Stored data:
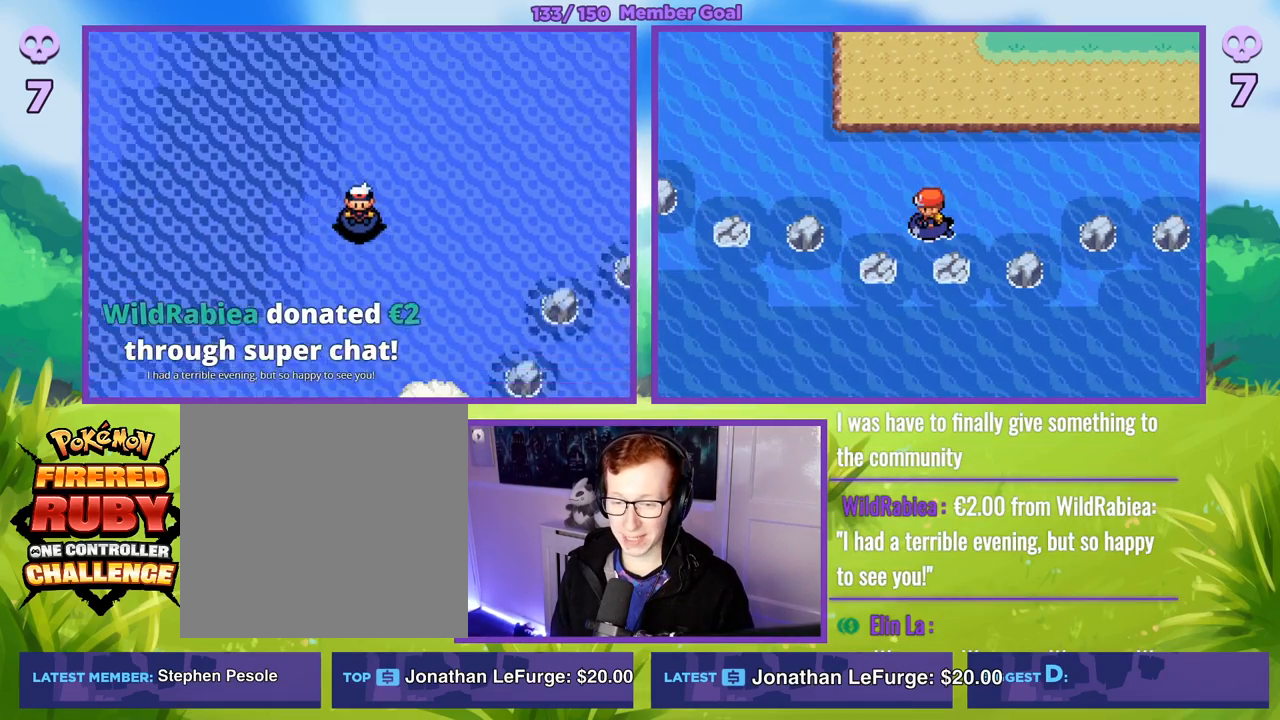
{"buttons": [], "left_stick": "down-left", "right_stick": "center", "events": []}
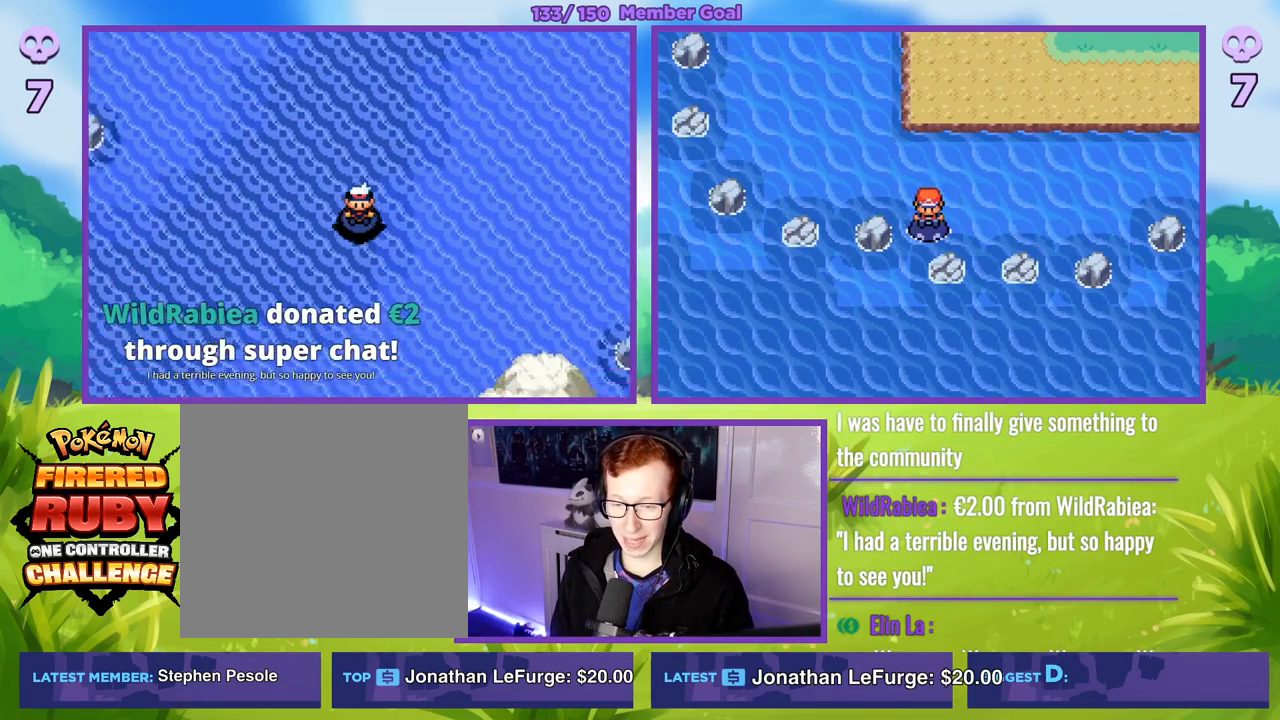
{"buttons": [], "left_stick": "down-left", "right_stick": "center", "events": [[17, "left_stick", "down"], [317, "left_stick", "down-left"]]}
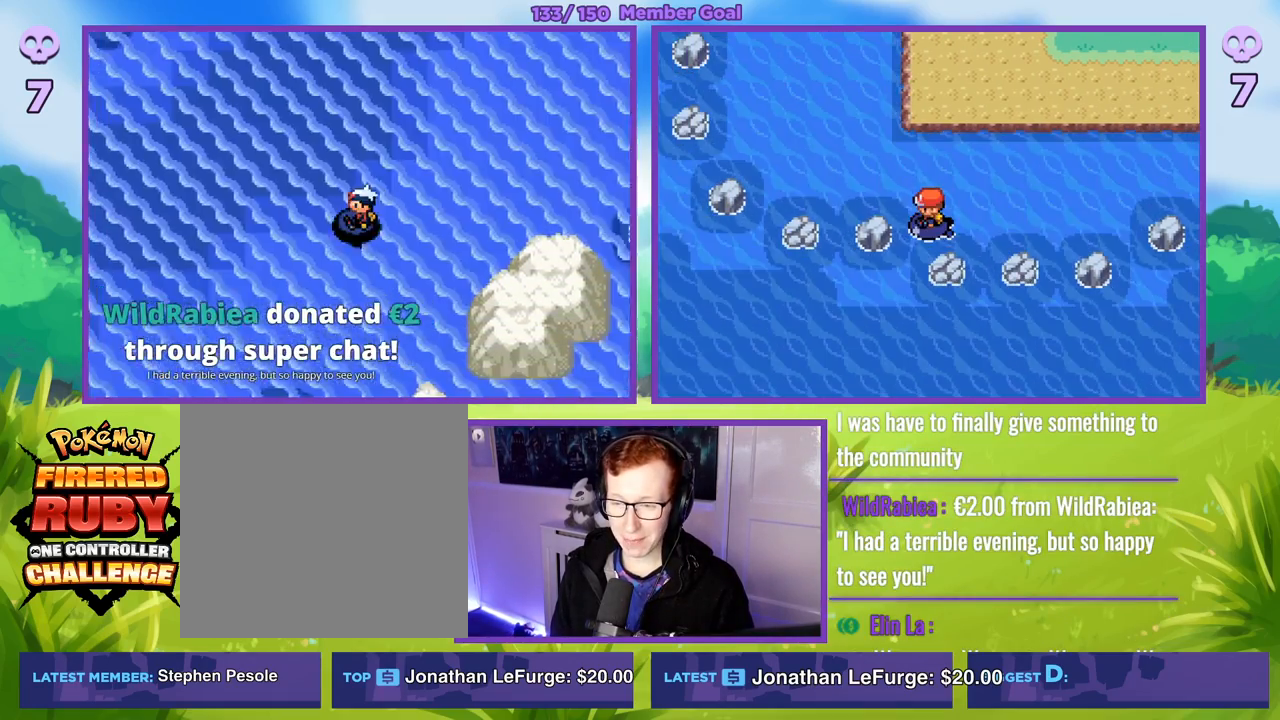
{"buttons": [], "left_stick": "left", "right_stick": "center", "events": [[383, "left_stick", "left"]]}
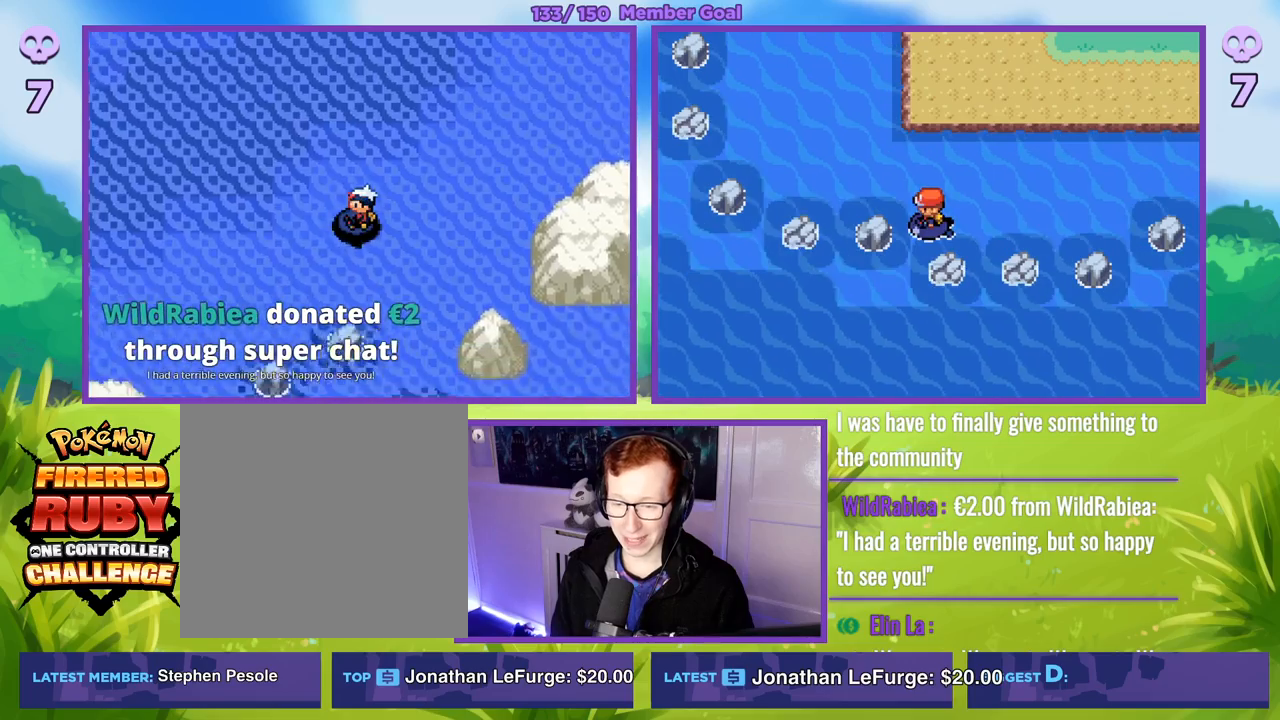
{"buttons": [], "left_stick": "left", "right_stick": "center", "events": []}
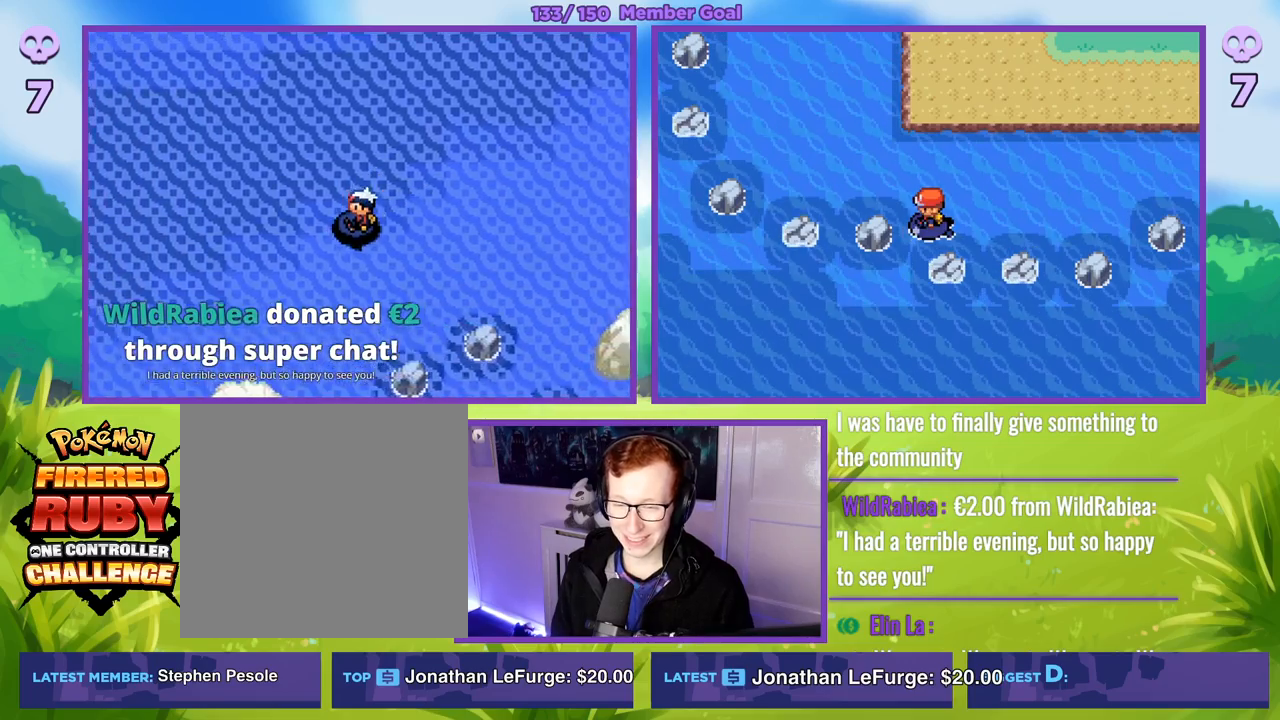
{"buttons": [], "left_stick": "left", "right_stick": "center", "events": []}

Exercise objective:
Identify each line in the records above that contains the word "down", and copy it out in full.

Task response:
{"buttons": [], "left_stick": "down-left", "right_stick": "center", "events": []}
{"buttons": [], "left_stick": "down-left", "right_stick": "center", "events": [[17, "left_stick", "down"], [317, "left_stick", "down-left"]]}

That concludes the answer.